There are more realistic things like that, e.g. foil-protected credit card / access card wallets that prevent accidental contactless reading.
That's unlikely because people would notice the devices working while off. Your power draw comes from two sources unless you run games and heavy apps: display and radios - and there's enough interest and measurement happening there that people would notice radios activating when they shouldn't.
There's also lots of interest in tracking device communication and I really expect someone to notice a randomly appearing device where there shouldn't be one.
The attack scenario is, that the mobile just listens to you via the microphone and saves it - and later when normaly turned on, sends away all the data. All of this on a very low hardware layer, so no need for complex cpu operations or engage with the OS(in case of turned "off"). So very low power demand.
And it would also not show up, in anyone doing radiotraffic/wlan analysis.
So it would be indeed very hard to spot. (don't have the sources, but I think on some defcon was a talk with proof of concept about this)
So if anyone thinks, he is a specific target of some powerful intelligence agency, (like someone strongly engaged with the opposition in Hong Kong) - I think they definitely should consider this scenario as a possible one (but I don't know how likely it actually is, probably not high, if your are not considered a leader).
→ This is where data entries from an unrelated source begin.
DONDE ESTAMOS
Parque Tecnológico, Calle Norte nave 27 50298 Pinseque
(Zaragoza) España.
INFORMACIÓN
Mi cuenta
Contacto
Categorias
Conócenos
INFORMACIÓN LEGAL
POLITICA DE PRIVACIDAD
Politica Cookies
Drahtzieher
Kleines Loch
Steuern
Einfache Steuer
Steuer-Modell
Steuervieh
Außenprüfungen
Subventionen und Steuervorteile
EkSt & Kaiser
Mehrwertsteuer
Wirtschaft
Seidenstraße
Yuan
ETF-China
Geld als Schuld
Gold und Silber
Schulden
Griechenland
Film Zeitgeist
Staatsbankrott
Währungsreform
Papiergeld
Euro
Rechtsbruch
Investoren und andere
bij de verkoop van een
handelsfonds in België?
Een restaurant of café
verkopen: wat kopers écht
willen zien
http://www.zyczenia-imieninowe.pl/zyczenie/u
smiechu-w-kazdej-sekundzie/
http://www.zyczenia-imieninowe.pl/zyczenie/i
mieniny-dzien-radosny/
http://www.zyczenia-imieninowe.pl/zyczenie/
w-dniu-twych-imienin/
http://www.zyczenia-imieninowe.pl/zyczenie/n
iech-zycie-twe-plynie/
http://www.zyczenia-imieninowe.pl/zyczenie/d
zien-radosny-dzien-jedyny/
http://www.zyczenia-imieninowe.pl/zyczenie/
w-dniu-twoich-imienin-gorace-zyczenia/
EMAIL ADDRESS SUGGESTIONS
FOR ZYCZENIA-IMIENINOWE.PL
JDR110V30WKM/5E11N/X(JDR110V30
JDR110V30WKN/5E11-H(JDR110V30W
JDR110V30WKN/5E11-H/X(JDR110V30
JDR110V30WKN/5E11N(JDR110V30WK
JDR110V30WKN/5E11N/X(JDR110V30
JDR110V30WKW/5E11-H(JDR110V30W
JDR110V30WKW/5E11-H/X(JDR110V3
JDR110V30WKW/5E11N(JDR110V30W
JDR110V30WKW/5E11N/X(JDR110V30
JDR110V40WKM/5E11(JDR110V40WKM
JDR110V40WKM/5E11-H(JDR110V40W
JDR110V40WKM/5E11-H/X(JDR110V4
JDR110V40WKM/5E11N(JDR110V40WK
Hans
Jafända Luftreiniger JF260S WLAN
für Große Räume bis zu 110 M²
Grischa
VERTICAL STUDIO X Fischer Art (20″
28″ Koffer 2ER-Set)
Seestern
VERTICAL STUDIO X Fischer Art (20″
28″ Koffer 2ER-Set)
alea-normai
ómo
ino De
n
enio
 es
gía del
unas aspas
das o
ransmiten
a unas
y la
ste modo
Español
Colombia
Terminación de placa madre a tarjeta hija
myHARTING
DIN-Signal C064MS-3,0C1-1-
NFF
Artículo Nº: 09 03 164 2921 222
But that this change for non-removable batteries in general was made, so that even the paranoid part of the population can be tracked non-stop by the global Illuminati ... is indeed very much tinfoil area.
But the part about your phone maybe spying on you, when you think it is off:
Well, Snowden actually said, they can do it.
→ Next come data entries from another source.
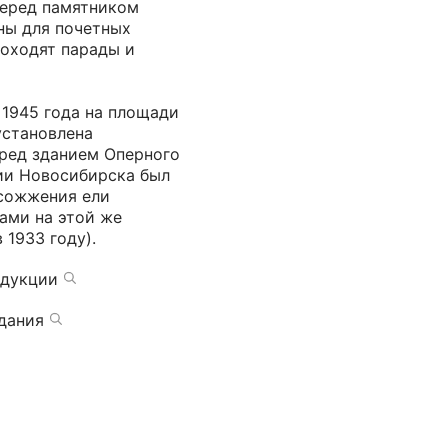
перед памятником
ны для почетных
роходят парады и
 1945 года на площади
установлена
еред зданием Оперного
рии Новосибирска был
 сожжения ели
ами на этой же
 1933 году).
одукции
дания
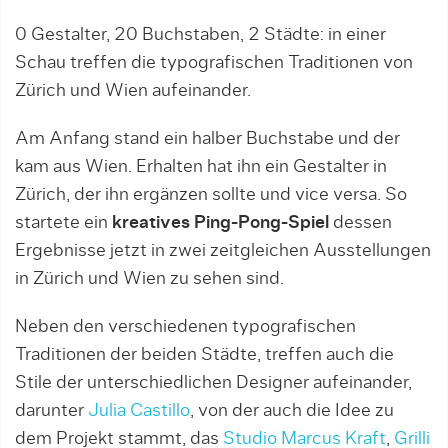
0 Gestalter, 20 Buchstaben, 2 Städte: in einer
Schau treffen die typografischen Traditionen von
Zürich und Wien aufeinander.
Am Anfang stand ein halber Buchstabe und der
kam aus Wien. Erhalten hat ihn ein Gestalter in
Zürich, der ihn ergänzen sollte und vice versa. So
startete ein
kreatives Ping-Pong-Spiel
dessen
Ergebnisse jetzt in zwei zeitgleichen Ausstellungen
in Zürich und Wien zu sehen sind.
Neben den verschiedenen typografischen
Traditionen der beiden Städte, treffen auch die
Stile der unterschiedlichen Designer aufeinander,
darunter
Julia Castillo
, von der auch die Idee zu
dem Projekt stammt, das
Studio Marcus Kraft
,
Grilli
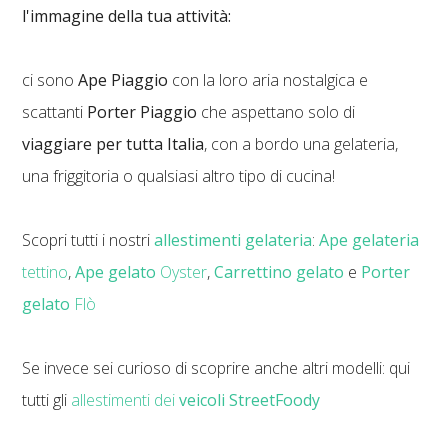
l'immagine della tua attivit
à:
ci sono
Ape Piaggio
con la loro aria nostalgica e
scattanti
Porter Piaggio
che aspettano solo di
viaggiare per tutta Italia
, con a bordo una gelateria,
una friggitoria o qualsiasi altro tipo di cucina!
Scopri tutti i nostri
allestimenti gelateria
:
Ape gelateria
tettino
,
Ape gelato
Oyster
,
Carrettino gelato
e
Porter
gelato
Flò
Se invece sei curioso di scoprire anche altri modelli: qui
tutti gli
allestimenti dei
veicoli StreetFoody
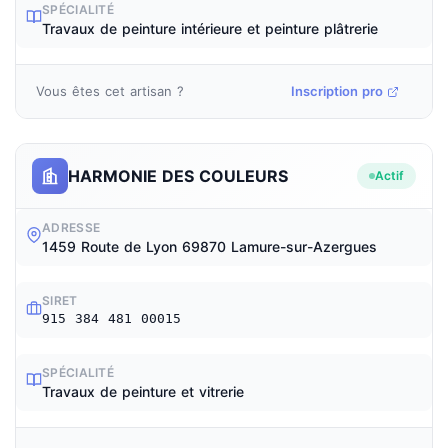
SPÉCIALITÉ
Travaux de peinture intérieure et peinture plâtrerie
Vous êtes cet artisan ?
Inscription pro
HARMONIE DES COULEURS
Actif
ADRESSE
1459 Route de Lyon 69870 Lamure-sur-Azergues
SIRET
915 384 481 00015
SPÉCIALITÉ
Travaux de peinture et vitrerie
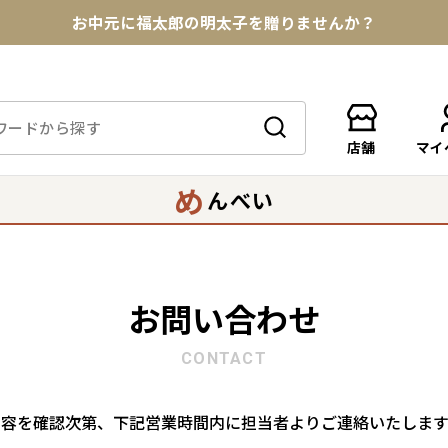
お中元に福太郎の明太子を贈りませんか？
★めんべい25周年記念商品が登場★
【色々な味を試したい方へ】ポストイン！めんべい
店舗
マイ
送料全国一律770円！10,800円以上で送料無料
め
んべい
お問い合わせ
CONTACT
内容を確認次第、下記営業時間内に担当者よりご連絡いたします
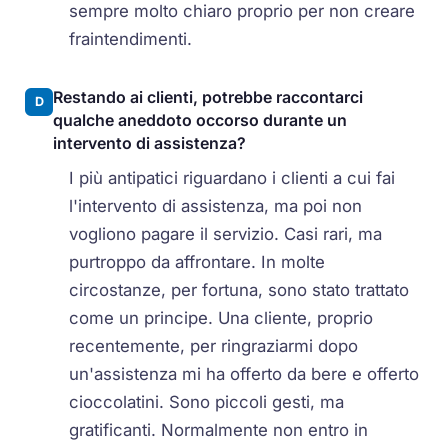
sempre molto chiaro proprio per non creare
fraintendimenti.
Restando ai clienti, potrebbe raccontarci
D
qualche aneddoto occorso durante un
intervento di assistenza?
I più antipatici riguardano i clienti a cui fai
l'intervento di assistenza, ma poi non
vogliono pagare il servizio. Casi rari, ma
purtroppo da affrontare. In molte
circostanze, per fortuna, sono stato trattato
come un principe. Una cliente, proprio
recentemente, per ringraziarmi dopo
un'assistenza mi ha offerto da bere e offerto
cioccolatini. Sono piccoli gesti, ma
gratificanti. Normalmente non entro in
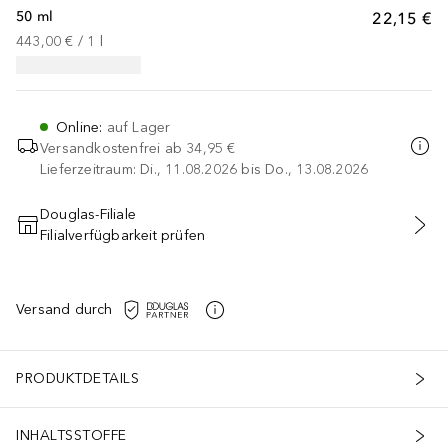
50 ml
22,15 €
443,00 €
 / 
1
l
Online
:
auf Lager
Versandkostenfrei ab
34,95 €
Lieferzeitraum: Di., 11.08.2026 bis Do., 13.08.2026
Douglas-Filiale
Filialverfügbarkeit prüfen
IN DEN WARENKORB
Versand durch
PRODUKTDETAILS
INHALTSSTOFFE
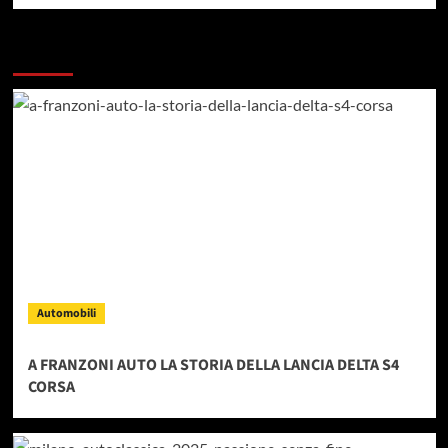
Dai un occhiata a questi
Automobili
A FRANZONI AUTO LA STORIA DELLA LANCIA DELTA S4
CORSA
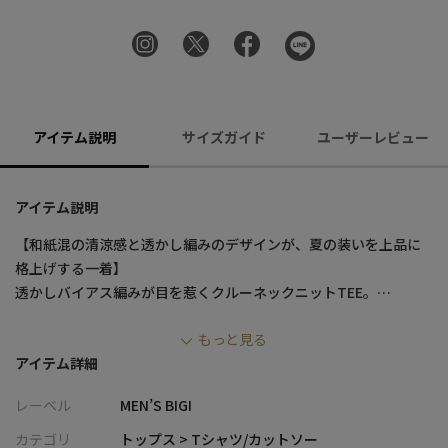
アイテム説明
サイズガイド
ユーザーレビュー
アイテム説明
【和紙混の清涼感と透かし編みのデザインが、夏の装いを上品に
格上げする一着】
透かしバイアス編みが目を惹くクルーネックニットTEE。
和紙混素材によるシャリ感と接触冷感機能で、驚くほど涼しく快
もっと見る
適な着心地です。
アイテム詳細
程よくゆとりあるシルエットがリラックス感を演出しつつ、シア
ー感のあるメッシュ調の編み地が上品な印象を与えます。
レーベル
MEN’S BIGI
インナーとの重ね着で表情を変えて楽しめる、夏に最適な一着で
す。
カテゴリ
トップス > Tシャツ/カットソー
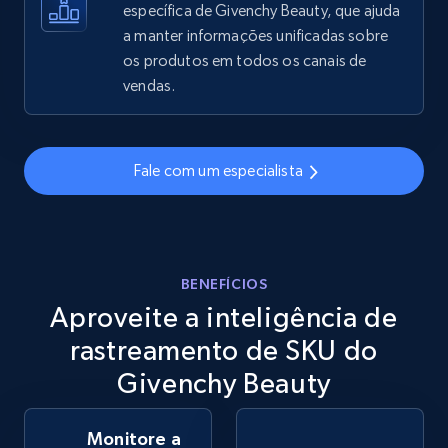
específica de Givenchy Beauty, que ajuda
a manter informações unificadas sobre
eBay - Gather data on products using
os produtos em todos os canais de
specified keywords
vendas.
URL, Product id, Title, Seller name, Seller rating,
Seller reviews, Breadcrumbs, Root category, and
more.
Fale com um especialista
2.5K+
359+
Comece agora
BENEFÍCIOS
Aproveite a inteligência de
eBay - Collect products from shops on eBay
URL, Product id, Title, Seller name, Seller rating,
rastreamento de SKU do
Seller reviews, Breadcrumbs, Root category, and
Givenchy Beauty
more.
Monitore a
2.5K+
359+
Comece agora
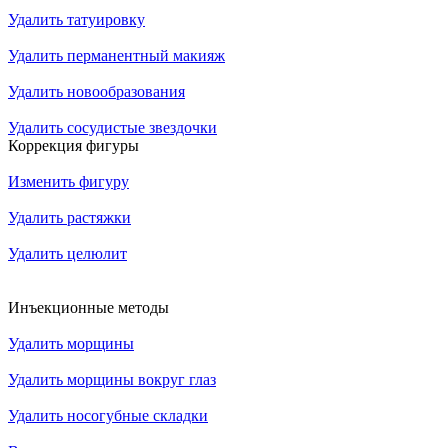
Удалить татуировку
Удалить перманентный макияж
Удалить новообразования
Удалить сосудистые звездочки
Коррекция фигуры
Изменить фигуру
Удалить растяжки
Удалить целюлит
Инъекционные методы
Удалить морщины
Удалить морщины вокруг глаз
Удалить носогубные складки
Designwise, it's about waterproofing.
You have to undersize parts for a watertight fit, which can result in undesirable characteristics when deformation or dropping of a device does happen. There's also an increasing tendency to use the outer shell of a device as a heat-sink/radiator. Adhesives enable this type of design but make it darn near impossible to maintain.
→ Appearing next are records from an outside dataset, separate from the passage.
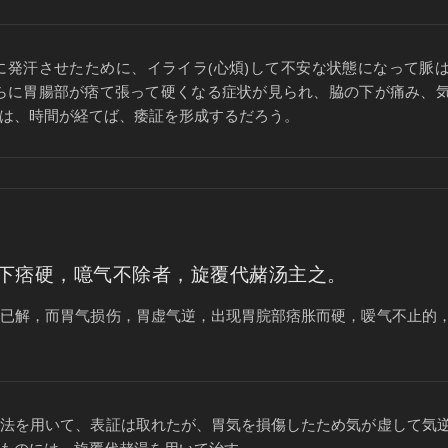
に発汗させたために、イライラ(心煩)して不安な状態になって脈
さらに胃腸部が痞て張って硬くなる症状が見られ、脇の下が痛み、
は、時間が経てば、痿証を形成するだろう。
下痞硬，噫气不除者，旋覆代赭汤主之。
证已解，而胃气损伤，胃虚气逆，出现胃脘部痞胀而硬，嗳气不止的
下法を用いて、表証は取れたが、胃気を損傷したため気が虚して気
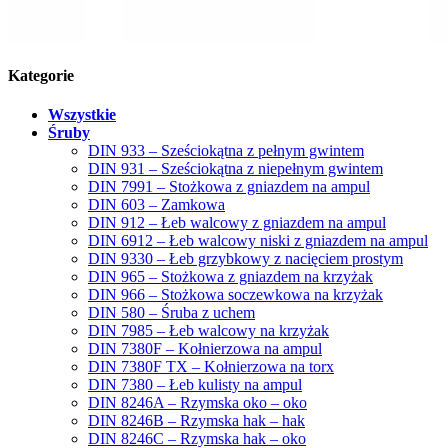
Kategorie
Wszystkie
Śruby
DIN 933 – Sześciokątna z pełnym gwintem
DIN 931 – Sześciokątna z niepełnym gwintem
DIN 7991 – Stożkowa z gniazdem na ampul
DIN 603 – Zamkowa
DIN 912 – Łeb walcowy z gniazdem na ampul
DIN 6912 – Łeb walcowy niski z gniazdem na ampul
DIN 9330 – Łeb grzybkowy z nacięciem prostym
DIN 965 – Stożkowa z gniazdem na krzyżak
DIN 966 – Stożkowa soczewkowa na krzyżak
DIN 580 – Śruba z uchem
DIN 7985 – Łeb walcowy na krzyżak
DIN 7380F – Kołnierzowa na ampul
DIN 7380F TX – Kołnierzowa na torx
DIN 7380 – Łeb kulisty na ampul
DIN 8246A – Rzymska oko – oko
DIN 8246B – Rzymska hak – hak
DIN 8246C – Rzymska hak – oko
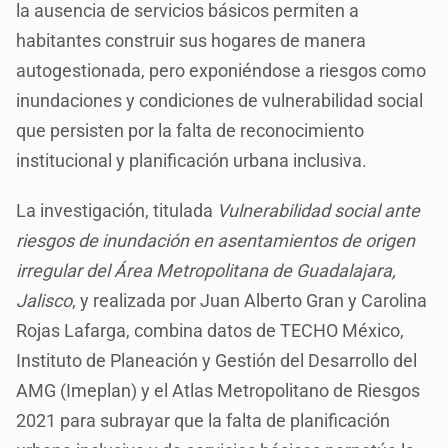
la ausencia de servicios básicos permiten a
habitantes construir sus hogares de manera
autogestionada, pero exponiéndose a riesgos como
inundaciones y condiciones de vulnerabilidad social
que persisten por la falta de reconocimiento
institucional y planificación urbana inclusiva.
La investigación, titulada
Vulnerabilidad social ante
riesgos de inundación en asentamientos de origen
irregular del Área Metropolitana de Guadalajara,
Jalisco
, y realizada por Juan Alberto Gran y Carolina
Rojas Lafarga, combina datos de TECHO México,
Instituto de Planeación y Gestión del Desarrollo del
AMG (Imeplan) y el Atlas Metropolitano de Riesgos
2021 para subrayar que la falta de planificación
I'm not going to say there isn't a mustache twirler somewhere with surveillance plans of grandeur... but unfortunately the truth may be closer to it's cheaper to buy a tube of glue than to get a tub of small, self-tapping screws.
That's just my 2 cents from having torn things apart and put them back together to varying degrees of success.
I'd be ok with certain smart phones as the exemption, but not electronics in computers, home electronics, cars, tractors, etc.
And if it's truly about waterproofing, the companies better include water damage in their measly warranties.
Can someone please explain exactly what regulations are being proposed and what manufactures will be required to do? Are manufacturer going to be, for example, required to manufacture electronic parts for every old model and keep them available for 10 years as was suggested in one comment? I'm sympathetic but there is no way this is going to work. There are literally thousands of different models of phones, for example, made every year. Ask yourself if it is it really practical to require manufacturers to keep generating parts for every old model? And then multiply that problem countlessly for every other electronic product out there.I don't think this is an area for regulation This is a recipe for shutting down the tech hardware industry. This is an area for customer pressure not regulations. This will be a hugely burdensome on manufacturers and will greatly reduce the amount of innovation and new products. And shut many new products out of the marketplace.